Passage III

Neutrinos on Ice

At the IceCube Neutrinos Observatory in Antarctica, eighty-six cables descend 2,500 meters down into the glacial terrain. Each cable is equipped with sixty digital optical modules (DOMs), which, are programmed, to detect a faint blue flash known as Cherenkov radiation. This radiation: a veritable shock wave of photonic energy—is emitted when subatomic particles called neutrinos collide with electrons in the molecules of ice.

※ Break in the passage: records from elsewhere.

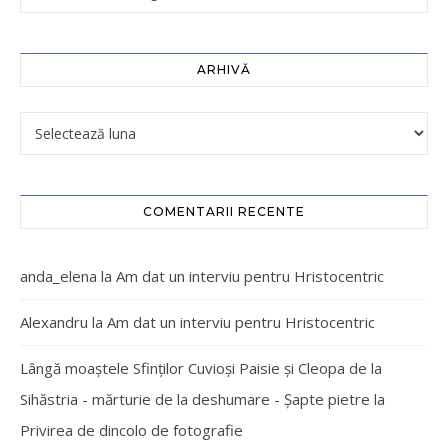
ARHIVĂ
COMENTARII RECENTE
anda_elena
la
Am dat un interviu pentru Hristocentric
Alexandru
la
Am dat un interviu pentru Hristocentric
Lângă moaștele Sfinților Cuvioși Paisie și Cleopa de la
Sihăstria - mărturie de la deshumare - Şapte pietre
la
Privirea de dincolo de fotografie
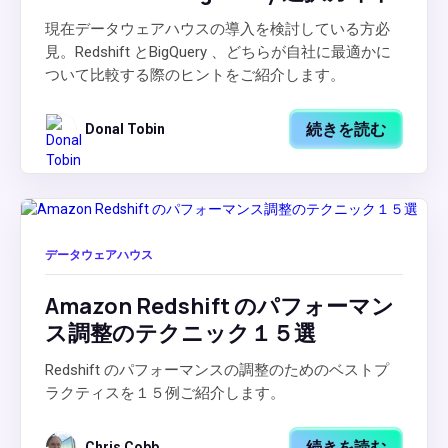
現在データウェアハウスの導入を検討している方必
見。Redshift とBigQuery 、どちらが自社に最適かに
ついて比較する際のヒントをご紹介します。
続きを読む
Donal Tobin
データウェアハウス
Amazon Redshift のパフォーマン
ス調整のテクニック１５選
Redshift のパフォーマンスの調整のためのベストプ
ラクティスを１５例ご紹介します。
続きを読む
Chris Cobb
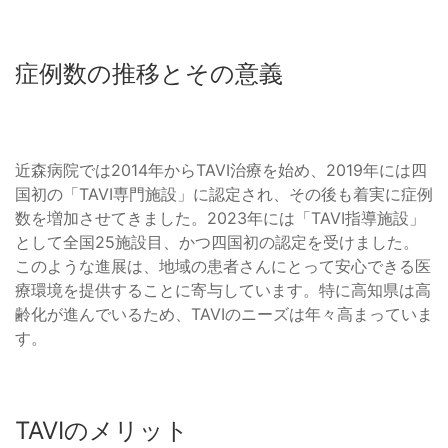
症例数の推移とその意義
近森病院では2014年からTAVI治療を始め、2019年には四
国初の「TAVI専門施設」に認定され、その後も着実に症例
数を増加させてきました。2023年には「TAVI指導施設」
として全国25施設目、かつ四国初の認定を受けました。
このような進展は、地域の患者さんにとって安心できる医
療環境を提供することに寄与しています。特に高知県は高
齢化が進んでいるため、TAVIのニーズは年々高まっていま
す。
TAVIのメリット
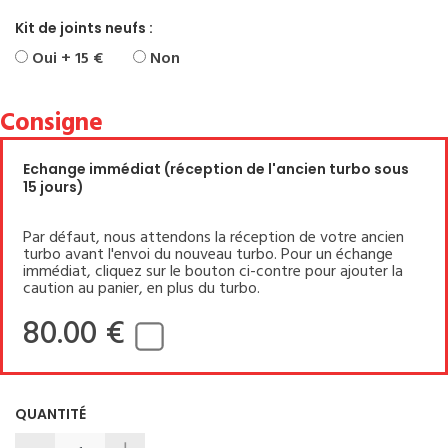
Kit de joints neufs :
Oui + 15 €
Non
Consigne
Echange immédiat (réception de l'ancien turbo sous
15 jours)
Par défaut, nous attendons la réception de votre ancien
turbo avant l'envoi du nouveau turbo. Pour un échange
immédiat, cliquez sur le bouton ci-contre pour ajouter la
caution au panier, en plus du turbo.
80.00 €
QUANTITÉ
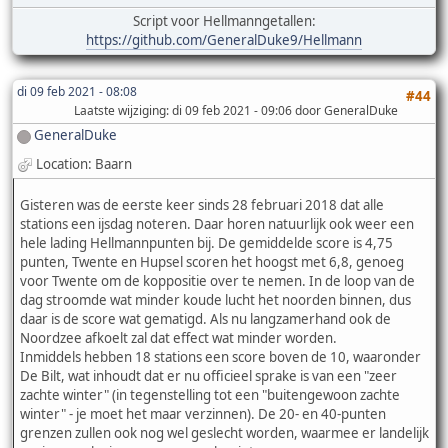
Script voor Hellmanngetallen:
https://github.com/GeneralDuke9/Hellmann
di 09 feb 2021 - 08:08
#44
Laatste wijziging
: di 09 feb 2021 - 09:06 door GeneralDuke
GeneralDuke
Location: Baarn
Gisteren was de eerste keer sinds 28 februari 2018 dat alle
stations een ijsdag noteren. Daar horen natuurlijk ook weer een
hele lading Hellmannpunten bij. De gemiddelde score is 4,75
punten, Twente en Hupsel scoren het hoogst met 6,8, genoeg
voor Twente om de koppositie over te nemen. In de loop van de
dag stroomde wat minder koude lucht het noorden binnen, dus
daar is de score wat gematigd. Als nu langzamerhand ook de
Noordzee afkoelt zal dat effect wat minder worden.
Inmiddels hebben 18 stations een score boven de 10, waaronder
De Bilt, wat inhoudt dat er nu officieel sprake is van een "zeer
zachte winter" (in tegenstelling tot een "buitengewoon zachte
winter" - je moet het maar verzinnen). De 20- en 40-punten
grenzen zullen ook nog wel geslecht worden, waarmee er landelijk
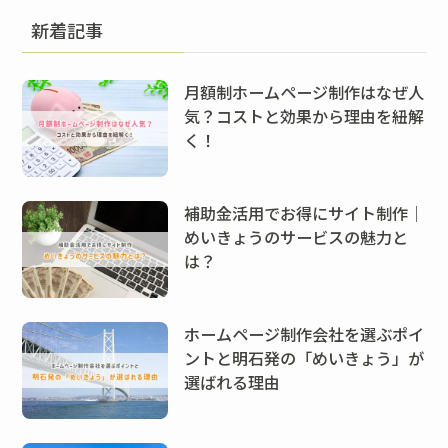
新着記事
月額制ホームページ制作はなぜ人
気？コストと効果から理由を紐解
く！
補助金活用でお得にサイト制作｜
めいきょうのサービスの魅力と
は？
ホームページ制作会社を選ぶポイ
ントと明石発の「めいきょう」が
選ばれる理由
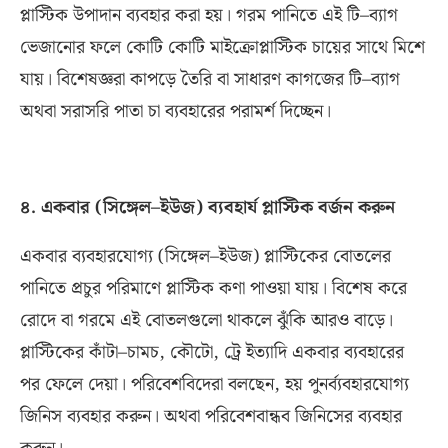
প্লাস্টিক উপাদান ব্যবহার করা হয়। গরম পানিতে এই টি
–
ব্যাগ
ভেজানোর ফলে কোটি কোটি মাইক্রোপ্লাস্টিক চায়ের সাথে মিশে
যায়। বিশেষজ্ঞরা কাপড়ে তৈরি বা সাধারণ কাগজের টি
–
ব্যাগ
অথবা সরাসরি পাতা চা ব্যবহারের পরামর্শ দিচ্ছেন।
৪
.
একবার
(
সিঙ্গেল
–
ইউজ
)
ব্যবহার্য প্লাস্টিক বর্জন করুন
একবার ব্যবহারযোগ্য
(
সিঙ্গেল
–
ইউজ
)
প্লাস্টিকের বোতলের
পানিতে প্রচুর পরিমাণে প্লাস্টিক কণা পাওয়া যায়। বিশেষ করে
রোদে বা গরমে এই বোতলগুলো থাকলে ঝুঁকি আরও বাড়ে।
প্লাস্টিকের কাঁটা
–
চামচ
,
কৌটো
,
ট্রে ইত্যাদি একবার ব্যবহারের
পর ফেলে দেয়া। পরিবেশবিদেরা বলছেন
,
হয় পুনর্ব্যবহারযোগ্য
জিনিস ব্যবহার করুন। অথবা পরিবেশবান্ধব জিনিসের ব্যবহার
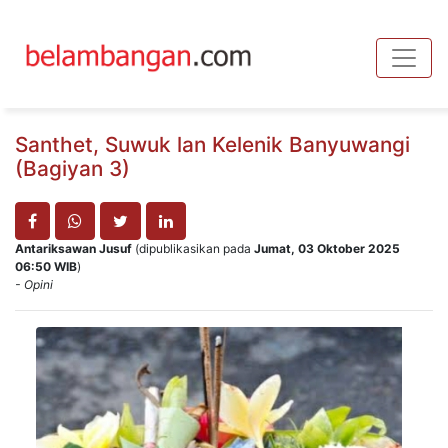
Toggle
Santhet, Suwuk lan Kelenik Banyuwangi
(Bagiyan 3)
Antariksawan Jusuf
(dipublikasikan pada
Jumat, 03 Oktober 2025
06:50 WIB
)
- Opini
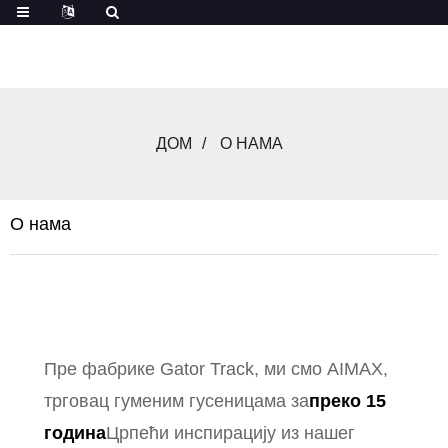
ДОМ
О НАМА
О нама
Пре фабрике Gator Track, ми смо AIMAX,
трговац гуменим гусеницама за
преко 15
година
Црпећи инспирацију из нашег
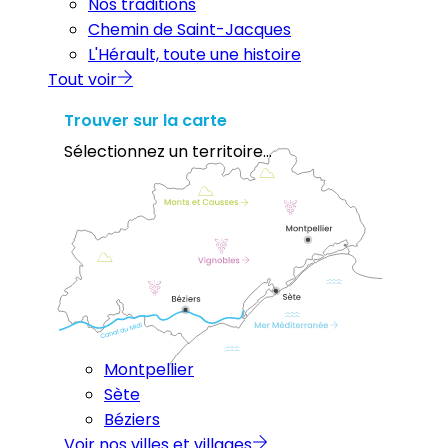
Nos traditions
Chemin de Saint-Jacques
L'Hérault, toute une histoire
Tout voir
Trouver sur la carte
Sélectionnez un territoire...
Montpellier
Sète
Béziers
Voir nos villes et villages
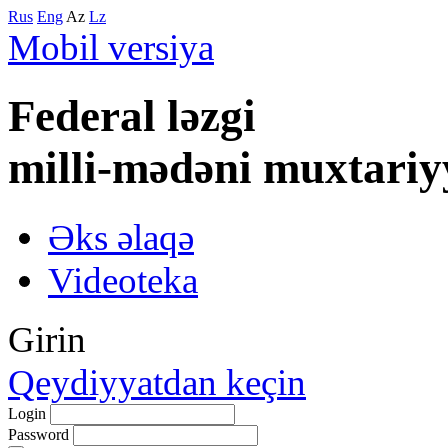
Rus
Eng
Az
Lz
Mobil versiya
Federal lәzgi
milli-mәdәni muxtariy
Əks əlaqə
Videoteka
Girin
Qeydiyyatdan keçin
Login
Password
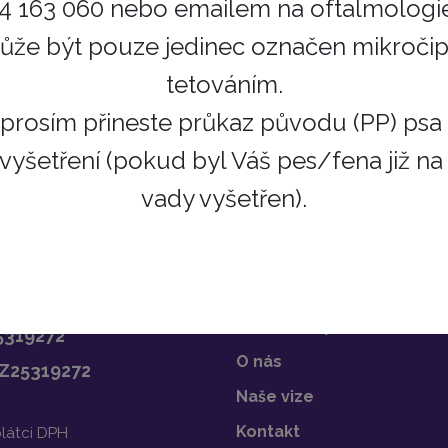
724 163 060 nebo emailem na oftalmologi
ůvodu jsme první volbou i pro veterináře a ostatní oborové 
ůže být pouze jedinec označen mikroč
tetováním.
prosím přineste průkaz původu (PP) psa a
vyšetření (pokud byl Váš pes/fena již na
vady vyšetřen).
turační údaje
Důležité informa
Domů
 Jaggy Brno s.r.o.
Náš tým
vská 5, Brno
Naše služby
5319272
O nás
Z25319272
Naše vize
Kontakt
látci DPH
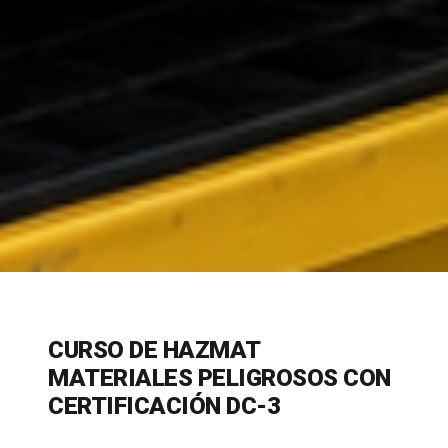
CURSO DE HAZMAT
MATERIALES PELIGROSOS CON
CERTIFICACIÓN DC-3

Although there are countless neutrinos in the universe (fifty trillion neutrinos pass through your body every second), actually detecting them is formidable task. Neutrinos carry no electrical charge, are practically weightless, and travel at nearly the speed of light. Neutrinos are rarely affected by matter or electromagnetic fields. For this purpose, many neutrinos have been traveling through space unimpeded for billions of years.

On some occasions however: neutrinos do collide with other particles. (37)Scientists specifically selected the site of the IceCube Neutrino Observatory to facilitate the detection of such a collision. Not only is the Antarctic subterranean ice exceptionally clear, it is also less pressurized due to it’s subzero altitude. These factors increase the chance of DOMs detecting the blue flash that signifies a neutrino collision. Once this detection occurs, data is gathered and transferred to laboratories at the University of Wisconsin. Here, the origin of each of these neutrinos is determined by analyzing the direction and intensity of the flash.

Determining neutrinos’ origins could provide scientists with new insights into the universe. For instance, some neutrinos are produced during supernovae (the collapsing of stars). The origins of these neutrinos could give us opulent information about how, when, and why stars collapse. Scientists are optimistic that the neutrinos detected at IceCube could lead to new ways of looking at our galaxy—and galaxies beyond.